OPÉRATIONS SUR LES MONNOIES DU TEMPS
DES EMPEREURS.


Dans les opérations que l'on fit sur les monnoies du temps de la république, on procéda par voie de retranchement : l’État confioit au peuple ses besoins, et ne prétendoit pas le séduire. Sous les empereurs, on procéda par voie d’alliage. Ces princes, réduits au désespoir par leurs libéralités mêmes, se virent obligés d’altérer les monnoies ; voie indirecte, qui diminuoit le mal, et sembloit ne le pas toucher : on retiroit une partie du don, et on cachoit la main ; et, sans parler de diminution de la paie ou des largesses, elles se trouvoient diminuées.

On voit encore dans les cabinets [1], des médailles qu’on appelle fourrées, qui n’ont qu’une lame d’argent qui couvre le cuivre.
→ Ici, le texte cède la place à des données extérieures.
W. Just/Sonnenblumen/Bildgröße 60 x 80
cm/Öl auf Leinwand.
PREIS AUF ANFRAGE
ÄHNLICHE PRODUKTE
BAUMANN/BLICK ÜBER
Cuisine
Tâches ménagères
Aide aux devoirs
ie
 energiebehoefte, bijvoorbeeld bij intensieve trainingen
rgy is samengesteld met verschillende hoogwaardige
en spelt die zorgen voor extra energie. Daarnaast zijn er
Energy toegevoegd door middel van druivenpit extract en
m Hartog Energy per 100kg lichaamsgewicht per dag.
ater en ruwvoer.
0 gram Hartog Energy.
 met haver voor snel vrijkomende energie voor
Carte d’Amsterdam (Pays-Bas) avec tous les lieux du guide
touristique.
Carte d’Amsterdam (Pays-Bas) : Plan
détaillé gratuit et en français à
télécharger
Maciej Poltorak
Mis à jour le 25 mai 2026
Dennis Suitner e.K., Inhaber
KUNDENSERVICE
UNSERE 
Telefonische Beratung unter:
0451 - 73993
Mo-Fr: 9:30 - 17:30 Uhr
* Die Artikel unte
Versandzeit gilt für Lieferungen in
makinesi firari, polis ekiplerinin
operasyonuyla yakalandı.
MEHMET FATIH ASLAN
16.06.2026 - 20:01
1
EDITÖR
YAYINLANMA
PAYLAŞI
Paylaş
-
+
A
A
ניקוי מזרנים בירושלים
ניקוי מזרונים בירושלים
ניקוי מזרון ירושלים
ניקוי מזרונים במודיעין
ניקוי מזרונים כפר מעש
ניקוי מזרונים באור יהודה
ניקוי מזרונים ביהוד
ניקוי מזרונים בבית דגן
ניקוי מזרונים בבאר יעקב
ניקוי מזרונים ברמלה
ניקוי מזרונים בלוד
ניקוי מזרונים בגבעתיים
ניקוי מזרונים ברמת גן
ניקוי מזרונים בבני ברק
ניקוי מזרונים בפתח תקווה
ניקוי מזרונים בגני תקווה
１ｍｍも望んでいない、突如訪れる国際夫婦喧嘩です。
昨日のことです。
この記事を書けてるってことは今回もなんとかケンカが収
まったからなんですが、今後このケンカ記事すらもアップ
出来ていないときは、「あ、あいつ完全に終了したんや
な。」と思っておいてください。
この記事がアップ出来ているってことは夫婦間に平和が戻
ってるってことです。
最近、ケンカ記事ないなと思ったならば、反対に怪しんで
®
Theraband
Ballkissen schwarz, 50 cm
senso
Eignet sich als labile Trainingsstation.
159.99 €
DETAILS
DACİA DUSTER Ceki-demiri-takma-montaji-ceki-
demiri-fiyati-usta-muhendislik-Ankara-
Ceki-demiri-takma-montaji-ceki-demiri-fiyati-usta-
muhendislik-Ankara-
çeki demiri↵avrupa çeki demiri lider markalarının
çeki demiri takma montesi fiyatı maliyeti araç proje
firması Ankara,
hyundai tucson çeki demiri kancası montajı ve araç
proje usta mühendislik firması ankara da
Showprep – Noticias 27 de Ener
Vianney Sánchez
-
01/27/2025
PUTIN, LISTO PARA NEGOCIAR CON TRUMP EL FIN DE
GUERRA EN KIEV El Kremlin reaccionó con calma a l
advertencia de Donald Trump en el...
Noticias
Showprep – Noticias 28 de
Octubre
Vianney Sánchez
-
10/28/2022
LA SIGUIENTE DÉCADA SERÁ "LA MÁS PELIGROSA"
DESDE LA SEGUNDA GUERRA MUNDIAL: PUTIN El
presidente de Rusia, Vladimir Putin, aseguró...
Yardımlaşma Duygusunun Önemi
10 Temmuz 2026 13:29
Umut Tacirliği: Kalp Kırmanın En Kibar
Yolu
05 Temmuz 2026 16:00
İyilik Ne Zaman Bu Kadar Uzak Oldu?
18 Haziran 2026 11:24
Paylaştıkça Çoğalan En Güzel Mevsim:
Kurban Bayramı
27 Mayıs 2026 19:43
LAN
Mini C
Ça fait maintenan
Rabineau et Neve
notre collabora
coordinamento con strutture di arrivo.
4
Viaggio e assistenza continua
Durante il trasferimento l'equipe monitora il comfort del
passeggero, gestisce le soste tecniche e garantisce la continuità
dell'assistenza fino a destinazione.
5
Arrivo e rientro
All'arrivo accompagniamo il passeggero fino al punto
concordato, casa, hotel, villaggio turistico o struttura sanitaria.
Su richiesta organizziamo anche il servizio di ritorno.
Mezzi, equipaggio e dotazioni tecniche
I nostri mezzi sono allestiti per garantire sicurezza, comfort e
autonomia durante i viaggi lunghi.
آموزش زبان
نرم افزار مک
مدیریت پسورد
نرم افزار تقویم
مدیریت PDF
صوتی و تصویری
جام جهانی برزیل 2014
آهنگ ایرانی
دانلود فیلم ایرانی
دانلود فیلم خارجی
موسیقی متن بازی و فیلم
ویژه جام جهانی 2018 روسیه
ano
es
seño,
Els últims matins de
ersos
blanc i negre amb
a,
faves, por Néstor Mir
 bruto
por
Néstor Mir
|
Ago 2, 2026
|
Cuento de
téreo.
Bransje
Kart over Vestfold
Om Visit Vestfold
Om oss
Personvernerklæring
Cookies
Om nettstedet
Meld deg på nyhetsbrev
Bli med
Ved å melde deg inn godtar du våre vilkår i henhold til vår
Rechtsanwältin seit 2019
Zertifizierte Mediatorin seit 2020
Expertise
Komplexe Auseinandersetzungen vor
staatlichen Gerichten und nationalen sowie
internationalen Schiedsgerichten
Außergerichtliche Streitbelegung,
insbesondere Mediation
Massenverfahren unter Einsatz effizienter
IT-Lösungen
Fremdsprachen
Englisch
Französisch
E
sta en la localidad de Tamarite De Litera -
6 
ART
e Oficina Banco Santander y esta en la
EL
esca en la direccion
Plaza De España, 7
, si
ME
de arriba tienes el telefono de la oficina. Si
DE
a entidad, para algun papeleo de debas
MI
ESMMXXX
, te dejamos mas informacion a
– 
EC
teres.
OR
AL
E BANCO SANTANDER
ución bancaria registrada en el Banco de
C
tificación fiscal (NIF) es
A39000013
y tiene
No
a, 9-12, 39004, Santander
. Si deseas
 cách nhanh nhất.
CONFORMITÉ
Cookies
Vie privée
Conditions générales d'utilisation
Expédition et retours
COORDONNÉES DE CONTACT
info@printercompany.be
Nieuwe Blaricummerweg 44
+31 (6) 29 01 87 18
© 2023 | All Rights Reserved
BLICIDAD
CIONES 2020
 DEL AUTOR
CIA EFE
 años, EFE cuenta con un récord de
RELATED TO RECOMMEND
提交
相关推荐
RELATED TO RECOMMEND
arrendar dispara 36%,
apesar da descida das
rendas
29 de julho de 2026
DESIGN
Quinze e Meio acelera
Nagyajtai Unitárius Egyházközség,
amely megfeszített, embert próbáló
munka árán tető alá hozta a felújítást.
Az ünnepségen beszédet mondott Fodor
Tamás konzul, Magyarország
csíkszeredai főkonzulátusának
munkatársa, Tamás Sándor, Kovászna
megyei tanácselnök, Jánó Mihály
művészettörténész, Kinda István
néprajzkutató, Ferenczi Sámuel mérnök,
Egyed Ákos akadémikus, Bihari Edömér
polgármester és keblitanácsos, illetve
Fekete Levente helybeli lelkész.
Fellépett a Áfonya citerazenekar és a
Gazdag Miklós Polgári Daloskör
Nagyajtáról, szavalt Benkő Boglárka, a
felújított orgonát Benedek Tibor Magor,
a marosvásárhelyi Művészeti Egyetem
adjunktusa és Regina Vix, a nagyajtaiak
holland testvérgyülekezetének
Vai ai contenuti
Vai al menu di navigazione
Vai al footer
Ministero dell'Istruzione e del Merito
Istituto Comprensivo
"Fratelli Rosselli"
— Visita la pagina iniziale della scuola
Il est parlé de cette monnoie dans un fragment du livre LXXVII de Dion [2].

Didius Julien commença l’affoiblissement. On trouve que la monnoie [3] de Caracalla avoit plus de la moitié d’alliage ; celle d’Alexandre Sévère [4] les deux tiers : l’affoi-

  1. Voyez la Science des médailles du P. Joubert, édit. de Paris, 1739, page 50. (M.)
  2. Extrait des vertus et des vices. (M.)
  3. Voyez Savot ; part. II, c. XII ; et le Journal des savants du 28 Juillet, 1681, sur une découverte de 50,000 médailles. (M.)